• GIVEN MATERIAL:
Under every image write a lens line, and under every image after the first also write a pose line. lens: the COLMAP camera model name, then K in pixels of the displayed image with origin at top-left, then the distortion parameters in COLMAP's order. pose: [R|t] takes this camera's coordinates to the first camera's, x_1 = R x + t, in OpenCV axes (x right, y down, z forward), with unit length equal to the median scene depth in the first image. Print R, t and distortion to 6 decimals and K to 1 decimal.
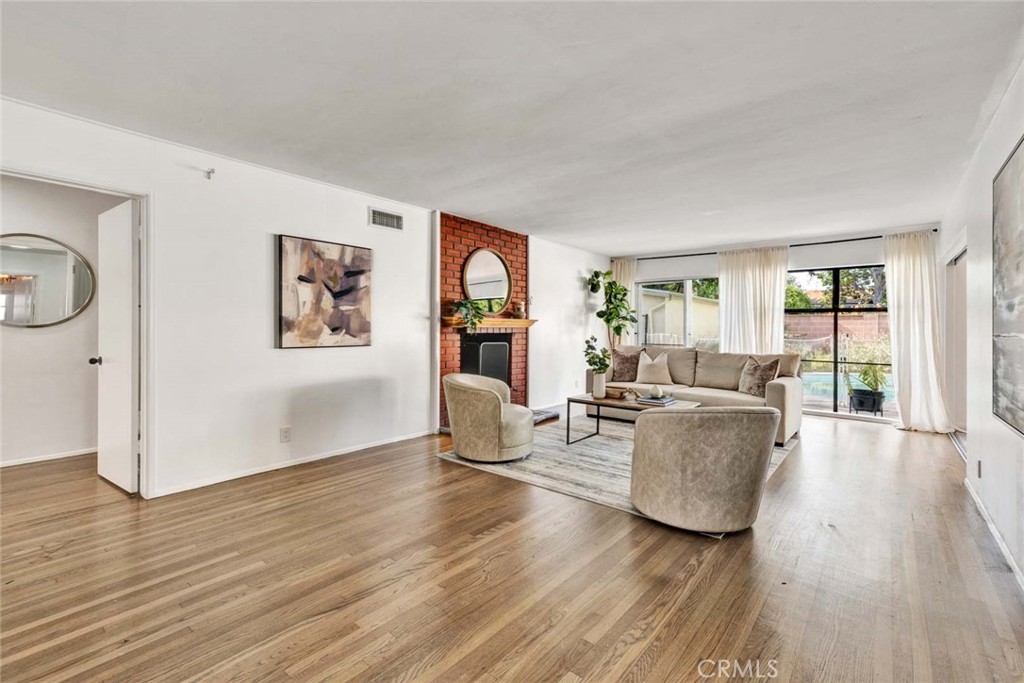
lens RADIAL K [[433.0, 0, 515.2], [0, 433.0, 333.2], [0, 0, 1]] dist [0.011601, 0.000215]
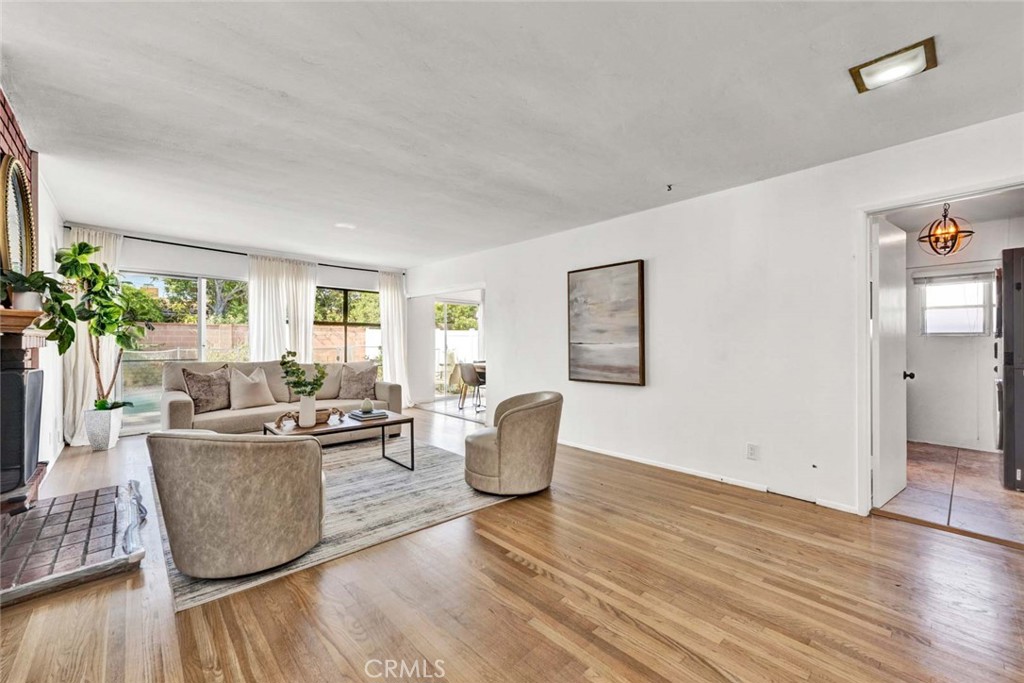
lens RADIAL K [[433.0, 0, 514.5], [0, 433.0, 339.6], [0, 0, 1]] dist [0.011601, 0.000215]
pose [[0.135927, -0.002987, 0.990714, -0.606207], [0.007954, 0.999967, 0.001924, -0.011463], [-0.990687, 0.007619, 0.135946, 0.568728]]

• INSTRUCTIONS TO FOLLOW:
Extract every line of the data exactly; pictures stay out.

• ANSWER TO THIS TASK:
Under every image write a lens line, and under every image after the first also write a pose line. lens: the COLMAP camera model name, then K in pixels of the displayed image with origin at top-left, then the distortion parameters in COLMAP's order. pose: [R|t] takes this camera's coordinates to the first camera's, x_1 = R x + t, in OpenCV axes (x right, y down, z forward), with unit length equal to the median scene depth in the first image. Print R, t and distortion to 6 decimals and K to 1 decimal.
lens RADIAL K [[433.0, 0, 515.2], [0, 433.0, 333.2], [0, 0, 1]] dist [0.011601, 0.000215]
lens RADIAL K [[433.0, 0, 514.5], [0, 433.0, 339.6], [0, 0, 1]] dist [0.011601, 0.000215]
pose [[0.135927, -0.002987, 0.990714, -0.606207], [0.007954, 0.999967, 0.001924, -0.011463], [-0.990687, 0.007619, 0.135946, 0.568728]]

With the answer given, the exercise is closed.